=== Selected excerpt ===

Example of bounding boxes which have large overlapping sections. Note how the green bounding box on the left image capture three different instruments inside its box

A central topic in these applications is the correct identification of surgical instruments, where the main focus so far has been the segmentation of the instruments [2, 7, 9, 13]. These methods have shown promising performance for binary segmentation, but have under-performed in instrument type segmentation tasks. These short-comings are mainly due to two reasons: (1) many surgical instruments share the same shaft and/or wrist and only differ in the clasper, and (2) instruments can occupy large portions of the image, requiring global context to be shared amongst pixels far away. These reasons lead to instrument instances being segmented incorrectly or containing multiple different labels. That is, even if these methods provided a perfect segmentation, the task of assigning an instance label would still be impractical. For one, disconnected regions of the same instrument, for example when an instrument is partially occluded, could not be assigned to the same instance. Furthermore, overlapping instruments of the same class would be considered a single instance. Only recently has the focus of the community shifted to the more complex task of instance segmentation [5, 8] where every instrument object is separated into an instance while simultaneously segmenting pixels belonging to it. Instance segmentation provides a natural way of separating object instances and their pixels, which is vital for applications such as instrument pose estimation and tracking. Pose estimation applications which make use of 3D models [1] require both the segmentation masks and instance type as input. Furthermore, these methods are agnostic to robotic and non-robotic surgeries where typically no prior information to instrument presence is available.

===

• What is asked
1 > Based on the excerpt on surgical instrument segmentation, answer yes or no to each statement and quote the words that decide it. (a) Earlier segmentation methods under-performed at binary segmentation. (b) Many surgical instruments differ only in the clasper. (c) Pose estimation that uses 3D models takes both segmentation masks and instance type as input.
2 > Continue the excerpt on surgical instrument segmentation from its final sentence.
The listing that comes next is separate material with no connection to the text on surgical instrument segmentation.

=== Records supplied ===

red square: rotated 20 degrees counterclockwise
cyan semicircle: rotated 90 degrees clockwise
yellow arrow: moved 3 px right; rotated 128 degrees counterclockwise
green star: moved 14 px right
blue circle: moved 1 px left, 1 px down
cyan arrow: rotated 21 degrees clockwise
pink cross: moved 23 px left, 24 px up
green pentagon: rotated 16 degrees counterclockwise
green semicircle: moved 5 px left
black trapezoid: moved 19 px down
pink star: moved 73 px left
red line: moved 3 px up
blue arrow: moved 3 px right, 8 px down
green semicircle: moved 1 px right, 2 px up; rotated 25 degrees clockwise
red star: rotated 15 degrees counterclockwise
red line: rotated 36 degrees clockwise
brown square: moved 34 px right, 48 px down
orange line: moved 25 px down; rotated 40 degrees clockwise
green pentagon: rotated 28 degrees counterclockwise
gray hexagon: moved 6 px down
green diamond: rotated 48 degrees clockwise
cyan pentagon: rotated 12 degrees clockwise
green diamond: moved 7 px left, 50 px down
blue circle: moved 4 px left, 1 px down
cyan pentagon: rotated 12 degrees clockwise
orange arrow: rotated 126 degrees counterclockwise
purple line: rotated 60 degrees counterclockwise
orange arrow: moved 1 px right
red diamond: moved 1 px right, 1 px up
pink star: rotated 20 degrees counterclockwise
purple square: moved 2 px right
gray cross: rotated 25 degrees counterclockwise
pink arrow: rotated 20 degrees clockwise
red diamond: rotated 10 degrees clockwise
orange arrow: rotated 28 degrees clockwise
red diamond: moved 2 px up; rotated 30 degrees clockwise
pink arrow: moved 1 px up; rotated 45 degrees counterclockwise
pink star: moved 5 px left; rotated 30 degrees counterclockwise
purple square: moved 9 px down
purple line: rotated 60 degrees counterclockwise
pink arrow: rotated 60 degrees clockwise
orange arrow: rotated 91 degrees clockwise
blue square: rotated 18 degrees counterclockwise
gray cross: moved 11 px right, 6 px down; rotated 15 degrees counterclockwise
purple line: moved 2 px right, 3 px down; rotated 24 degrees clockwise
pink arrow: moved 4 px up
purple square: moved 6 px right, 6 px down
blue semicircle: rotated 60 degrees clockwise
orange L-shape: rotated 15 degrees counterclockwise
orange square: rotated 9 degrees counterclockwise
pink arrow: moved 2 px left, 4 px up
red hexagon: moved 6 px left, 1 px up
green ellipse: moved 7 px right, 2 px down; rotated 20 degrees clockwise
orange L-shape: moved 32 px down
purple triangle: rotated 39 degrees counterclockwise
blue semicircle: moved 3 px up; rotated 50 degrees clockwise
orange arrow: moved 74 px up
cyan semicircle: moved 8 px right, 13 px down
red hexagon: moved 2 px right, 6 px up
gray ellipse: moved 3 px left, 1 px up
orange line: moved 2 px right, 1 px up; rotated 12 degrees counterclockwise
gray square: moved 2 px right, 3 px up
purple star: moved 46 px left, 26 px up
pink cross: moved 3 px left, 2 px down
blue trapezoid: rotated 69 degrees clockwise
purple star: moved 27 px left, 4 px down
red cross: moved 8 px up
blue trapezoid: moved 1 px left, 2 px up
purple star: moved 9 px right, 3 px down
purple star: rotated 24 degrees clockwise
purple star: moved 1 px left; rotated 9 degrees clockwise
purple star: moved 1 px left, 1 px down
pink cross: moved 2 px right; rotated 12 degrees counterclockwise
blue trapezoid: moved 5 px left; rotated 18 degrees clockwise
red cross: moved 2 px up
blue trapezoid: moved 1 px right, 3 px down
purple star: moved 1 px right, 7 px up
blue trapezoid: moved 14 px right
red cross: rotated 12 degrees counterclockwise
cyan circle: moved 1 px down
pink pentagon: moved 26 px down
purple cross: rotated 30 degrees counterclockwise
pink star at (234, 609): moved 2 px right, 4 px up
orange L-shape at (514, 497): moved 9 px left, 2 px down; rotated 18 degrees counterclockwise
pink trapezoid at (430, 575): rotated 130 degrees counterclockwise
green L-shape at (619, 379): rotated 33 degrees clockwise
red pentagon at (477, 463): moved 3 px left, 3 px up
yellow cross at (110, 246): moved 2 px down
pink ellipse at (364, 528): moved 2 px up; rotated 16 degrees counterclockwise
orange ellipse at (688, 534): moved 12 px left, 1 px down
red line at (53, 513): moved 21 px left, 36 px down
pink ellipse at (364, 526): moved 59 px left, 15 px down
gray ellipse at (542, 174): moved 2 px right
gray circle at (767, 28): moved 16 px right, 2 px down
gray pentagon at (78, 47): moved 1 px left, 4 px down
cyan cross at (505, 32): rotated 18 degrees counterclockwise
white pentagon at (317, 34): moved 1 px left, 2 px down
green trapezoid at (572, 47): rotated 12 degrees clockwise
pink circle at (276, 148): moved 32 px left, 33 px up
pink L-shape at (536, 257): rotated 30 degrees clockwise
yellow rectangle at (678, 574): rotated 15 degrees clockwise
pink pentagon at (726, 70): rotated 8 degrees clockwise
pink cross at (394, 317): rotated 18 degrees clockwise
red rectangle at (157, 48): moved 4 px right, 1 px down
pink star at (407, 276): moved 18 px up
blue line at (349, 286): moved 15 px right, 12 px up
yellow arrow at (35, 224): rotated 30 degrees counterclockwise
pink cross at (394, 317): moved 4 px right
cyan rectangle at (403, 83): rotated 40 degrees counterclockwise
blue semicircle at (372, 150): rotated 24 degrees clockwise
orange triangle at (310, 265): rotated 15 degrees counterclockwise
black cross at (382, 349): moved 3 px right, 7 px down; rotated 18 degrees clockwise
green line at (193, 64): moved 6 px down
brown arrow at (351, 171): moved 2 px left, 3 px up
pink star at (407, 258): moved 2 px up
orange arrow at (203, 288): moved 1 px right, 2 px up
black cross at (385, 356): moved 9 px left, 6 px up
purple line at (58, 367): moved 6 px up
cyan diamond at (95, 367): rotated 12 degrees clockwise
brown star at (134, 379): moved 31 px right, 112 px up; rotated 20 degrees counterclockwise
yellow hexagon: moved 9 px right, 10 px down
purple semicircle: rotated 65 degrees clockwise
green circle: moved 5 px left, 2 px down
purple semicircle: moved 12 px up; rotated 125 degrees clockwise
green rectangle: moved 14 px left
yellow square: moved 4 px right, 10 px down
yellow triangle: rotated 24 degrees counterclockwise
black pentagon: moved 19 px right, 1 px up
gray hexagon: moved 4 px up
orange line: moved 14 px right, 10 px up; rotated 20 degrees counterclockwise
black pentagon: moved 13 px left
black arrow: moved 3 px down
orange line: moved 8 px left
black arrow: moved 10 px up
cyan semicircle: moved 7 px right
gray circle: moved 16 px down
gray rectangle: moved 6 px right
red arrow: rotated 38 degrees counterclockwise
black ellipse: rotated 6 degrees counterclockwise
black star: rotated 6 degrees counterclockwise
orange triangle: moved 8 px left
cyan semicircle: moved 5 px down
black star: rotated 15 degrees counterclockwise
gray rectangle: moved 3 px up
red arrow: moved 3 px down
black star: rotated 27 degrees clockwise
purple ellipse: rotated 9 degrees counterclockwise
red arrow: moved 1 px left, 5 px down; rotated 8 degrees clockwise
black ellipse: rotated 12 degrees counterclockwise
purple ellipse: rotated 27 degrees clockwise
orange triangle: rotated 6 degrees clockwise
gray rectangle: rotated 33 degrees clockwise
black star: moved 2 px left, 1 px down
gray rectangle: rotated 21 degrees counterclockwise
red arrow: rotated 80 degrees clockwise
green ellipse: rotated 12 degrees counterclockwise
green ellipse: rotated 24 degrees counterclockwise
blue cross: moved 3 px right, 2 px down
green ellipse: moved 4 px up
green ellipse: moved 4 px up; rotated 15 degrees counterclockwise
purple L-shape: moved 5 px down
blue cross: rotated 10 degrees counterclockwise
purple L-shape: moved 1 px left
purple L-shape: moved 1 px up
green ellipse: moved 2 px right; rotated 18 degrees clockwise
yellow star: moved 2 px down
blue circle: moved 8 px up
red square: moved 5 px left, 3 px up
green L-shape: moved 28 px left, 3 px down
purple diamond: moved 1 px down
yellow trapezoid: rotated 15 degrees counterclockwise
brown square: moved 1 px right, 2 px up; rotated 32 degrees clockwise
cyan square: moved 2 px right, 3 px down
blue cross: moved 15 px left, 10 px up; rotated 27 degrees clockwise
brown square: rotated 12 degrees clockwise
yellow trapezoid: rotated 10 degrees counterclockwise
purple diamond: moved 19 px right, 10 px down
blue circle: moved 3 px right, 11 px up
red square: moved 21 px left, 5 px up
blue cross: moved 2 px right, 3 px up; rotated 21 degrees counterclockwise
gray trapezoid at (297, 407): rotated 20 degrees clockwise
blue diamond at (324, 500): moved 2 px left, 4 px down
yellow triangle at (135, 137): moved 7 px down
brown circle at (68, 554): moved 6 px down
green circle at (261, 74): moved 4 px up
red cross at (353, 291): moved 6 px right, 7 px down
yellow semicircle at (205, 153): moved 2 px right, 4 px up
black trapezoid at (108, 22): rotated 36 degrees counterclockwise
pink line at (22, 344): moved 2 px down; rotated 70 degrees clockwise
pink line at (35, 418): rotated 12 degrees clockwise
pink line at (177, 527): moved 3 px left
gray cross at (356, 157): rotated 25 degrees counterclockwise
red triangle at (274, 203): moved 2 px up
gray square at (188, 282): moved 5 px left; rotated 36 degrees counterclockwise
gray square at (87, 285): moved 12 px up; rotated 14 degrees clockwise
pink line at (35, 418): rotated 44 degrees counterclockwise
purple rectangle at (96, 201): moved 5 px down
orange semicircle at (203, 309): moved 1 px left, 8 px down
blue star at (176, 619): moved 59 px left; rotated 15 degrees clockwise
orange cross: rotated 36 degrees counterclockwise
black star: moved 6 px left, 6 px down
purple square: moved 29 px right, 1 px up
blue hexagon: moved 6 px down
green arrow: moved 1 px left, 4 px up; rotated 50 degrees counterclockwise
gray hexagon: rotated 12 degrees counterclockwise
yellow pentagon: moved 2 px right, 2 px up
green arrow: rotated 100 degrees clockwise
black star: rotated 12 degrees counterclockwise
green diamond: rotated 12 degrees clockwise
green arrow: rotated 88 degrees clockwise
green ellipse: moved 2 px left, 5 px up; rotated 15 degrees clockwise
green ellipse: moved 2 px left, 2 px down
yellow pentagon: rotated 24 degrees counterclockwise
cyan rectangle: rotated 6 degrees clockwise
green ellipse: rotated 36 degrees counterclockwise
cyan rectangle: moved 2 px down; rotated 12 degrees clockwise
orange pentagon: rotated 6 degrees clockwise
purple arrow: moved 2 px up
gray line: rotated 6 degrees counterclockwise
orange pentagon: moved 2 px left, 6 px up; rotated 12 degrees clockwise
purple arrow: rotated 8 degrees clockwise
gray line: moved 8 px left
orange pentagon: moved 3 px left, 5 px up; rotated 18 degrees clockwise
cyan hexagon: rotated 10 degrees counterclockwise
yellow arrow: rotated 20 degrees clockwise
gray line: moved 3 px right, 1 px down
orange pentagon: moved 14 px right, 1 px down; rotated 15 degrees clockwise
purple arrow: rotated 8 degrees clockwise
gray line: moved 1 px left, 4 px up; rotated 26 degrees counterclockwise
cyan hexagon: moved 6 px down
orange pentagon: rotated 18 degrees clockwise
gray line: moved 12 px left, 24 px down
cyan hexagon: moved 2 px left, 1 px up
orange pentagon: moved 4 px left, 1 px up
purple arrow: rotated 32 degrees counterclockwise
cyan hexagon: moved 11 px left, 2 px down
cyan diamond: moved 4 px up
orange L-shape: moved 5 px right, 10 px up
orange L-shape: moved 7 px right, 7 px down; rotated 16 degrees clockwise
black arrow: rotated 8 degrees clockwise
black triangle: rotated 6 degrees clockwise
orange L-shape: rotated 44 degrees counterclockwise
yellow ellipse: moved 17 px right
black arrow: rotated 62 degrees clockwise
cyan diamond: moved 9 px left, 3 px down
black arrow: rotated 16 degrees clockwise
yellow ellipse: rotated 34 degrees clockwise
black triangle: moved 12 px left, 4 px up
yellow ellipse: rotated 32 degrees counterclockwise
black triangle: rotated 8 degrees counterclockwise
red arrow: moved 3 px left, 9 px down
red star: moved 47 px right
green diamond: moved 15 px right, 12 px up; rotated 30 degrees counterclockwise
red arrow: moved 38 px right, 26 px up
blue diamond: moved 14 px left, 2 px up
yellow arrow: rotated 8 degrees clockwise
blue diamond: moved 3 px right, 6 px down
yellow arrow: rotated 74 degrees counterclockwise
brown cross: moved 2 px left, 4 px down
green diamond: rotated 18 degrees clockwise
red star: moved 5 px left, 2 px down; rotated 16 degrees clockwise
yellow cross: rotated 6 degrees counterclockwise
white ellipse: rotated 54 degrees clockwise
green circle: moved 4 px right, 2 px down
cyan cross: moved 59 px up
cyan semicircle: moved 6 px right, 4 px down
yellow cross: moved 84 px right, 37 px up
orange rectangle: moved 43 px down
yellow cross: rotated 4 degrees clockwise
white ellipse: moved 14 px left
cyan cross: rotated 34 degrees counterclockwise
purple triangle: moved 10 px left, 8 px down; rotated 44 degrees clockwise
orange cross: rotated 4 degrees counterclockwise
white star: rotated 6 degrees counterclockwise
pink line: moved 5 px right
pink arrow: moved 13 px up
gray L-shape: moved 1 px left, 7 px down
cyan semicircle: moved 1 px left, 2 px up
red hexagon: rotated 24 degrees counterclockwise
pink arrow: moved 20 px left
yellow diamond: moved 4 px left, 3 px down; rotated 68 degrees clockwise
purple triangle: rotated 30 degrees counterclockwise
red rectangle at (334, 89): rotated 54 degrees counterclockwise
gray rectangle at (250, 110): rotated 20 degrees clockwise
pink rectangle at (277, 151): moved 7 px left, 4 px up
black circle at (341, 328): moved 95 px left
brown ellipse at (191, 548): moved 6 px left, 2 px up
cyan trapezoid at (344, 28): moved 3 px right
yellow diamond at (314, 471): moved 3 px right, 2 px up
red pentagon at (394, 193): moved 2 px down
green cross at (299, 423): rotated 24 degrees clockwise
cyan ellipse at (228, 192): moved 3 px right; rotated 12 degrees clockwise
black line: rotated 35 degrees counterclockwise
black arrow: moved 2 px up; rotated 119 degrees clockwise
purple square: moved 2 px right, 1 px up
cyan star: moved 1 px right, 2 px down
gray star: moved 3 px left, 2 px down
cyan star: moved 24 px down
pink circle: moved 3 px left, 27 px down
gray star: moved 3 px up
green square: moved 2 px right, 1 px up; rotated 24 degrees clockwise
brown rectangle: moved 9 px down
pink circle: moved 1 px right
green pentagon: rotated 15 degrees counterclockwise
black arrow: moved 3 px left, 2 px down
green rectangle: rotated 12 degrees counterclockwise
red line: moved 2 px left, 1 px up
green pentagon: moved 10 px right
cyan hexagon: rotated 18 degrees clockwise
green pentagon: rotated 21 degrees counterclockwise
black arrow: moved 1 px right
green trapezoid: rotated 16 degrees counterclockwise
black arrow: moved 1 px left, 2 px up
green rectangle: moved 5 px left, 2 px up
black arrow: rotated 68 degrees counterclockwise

===

• The replies
1 >
(a) No: "These methods have shown promising performance for binary segmentation, but have under-performed in instrument type segmentation tasks."
(b) Yes: "many surgical instruments share the same shaft and/or wrist and only differ in the clasper"
(c) Yes: "Pose estimation applications which make use of 3D models [1] require both the segmentation masks and instance type as input."

2 >
These methods rely on bounding box object detection methods adopted from methods designed for natural images. Yet, bounding boxes are not suitable for instruments that typically span larger spatial sizes with unequal length-width ratios.

Specifically, previous methods have focused on the problem from the view of semantic segmentation and only a few as instance segmentation [5, 8]. The problem at hand is more complex as it requires the proper separation of objects into their instances whilst segmenting their pixels. Many methods in the scope of instance segmentation have expanded methods from object detection with a subsequent segmentation part, a well-known example of this is Mask-RCNN [6]. These methods make heavy use of bounding boxes around the objects to latter perform segmentation. We argue that the concept of bounding boxes is ill-suited for the task at hand. For one, the instruments vary significantly in size and most importantly in angle. An instrument which is located on the diagonal of the image would require a bounding box the size of the image, potentially completely encapsulating other instruments as depicted in Fig. 1.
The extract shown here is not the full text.